Files
Abstract
Websites remain popular targets for Cross-Site Scripting (XSS) attacks. Although the prevalence of XSS attacks is on the rise, many developers do not have the cybersecurity expertise to secure their web applications against these attacks. Non-security experts are often unfamiliar with writing and understanding exploit code making it difficult for them do web security tasks such as penetration testing and understanding the malicious intentions of an attacker who is targeting their web application. Automated Exploit Generation (AEG) is one solution for preemptively securing web applications against XSS attacks. Additionally, Natural Language Processing (NLP) can allow non-security experts to utilize natural language to generate exploit code and use exploit code to generate natural language descriptions of an attacker's intentions.This thesis presents HIJaX, a novel Natural Language-to-JavaScript generator prototype that combines NLP and AEG to do bi-directional English and code translations. This allows HIJaX to generate XSS attack code from English sentences as well as English sentences that explain the intentions of an attack, from XSS attack code. HIJaX provides non-security experts in the Software Development Life Cycle with a tool that allows them to understand and write XSS attacks without needing to have substantial knowledge in the field of cybersecurity.
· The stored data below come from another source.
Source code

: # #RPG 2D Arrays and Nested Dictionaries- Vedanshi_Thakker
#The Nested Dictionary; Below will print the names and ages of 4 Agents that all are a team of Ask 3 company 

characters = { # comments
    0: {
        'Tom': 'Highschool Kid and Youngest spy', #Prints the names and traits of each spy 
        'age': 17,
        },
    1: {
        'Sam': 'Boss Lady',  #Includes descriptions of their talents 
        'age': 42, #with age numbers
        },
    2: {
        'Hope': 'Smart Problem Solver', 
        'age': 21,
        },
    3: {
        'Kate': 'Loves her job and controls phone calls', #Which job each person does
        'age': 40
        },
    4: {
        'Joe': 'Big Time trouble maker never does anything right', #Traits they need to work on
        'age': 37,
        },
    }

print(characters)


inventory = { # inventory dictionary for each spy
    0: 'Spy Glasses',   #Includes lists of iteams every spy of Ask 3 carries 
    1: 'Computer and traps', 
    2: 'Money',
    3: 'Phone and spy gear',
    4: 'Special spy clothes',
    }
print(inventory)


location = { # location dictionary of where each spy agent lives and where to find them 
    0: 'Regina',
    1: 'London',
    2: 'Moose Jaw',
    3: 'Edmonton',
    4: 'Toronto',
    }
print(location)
HIJaX utilizes CodeBERT, a state-of-the-art language model created by Microsoft for the purpose of translating between natural language and programming code in real-time. HIJaX trains on the malicious dataset, a curated collection of intent-snippet pairs where the intent is an English description an XSS attack and the snippet is the XSS attack code. This thesis explores different methods for dataset creation, discusses experiments that measure the usability of HIJaX, and presents the results of a user study that examines how non-security experts view HIJaX as a viable option to secure their web applications.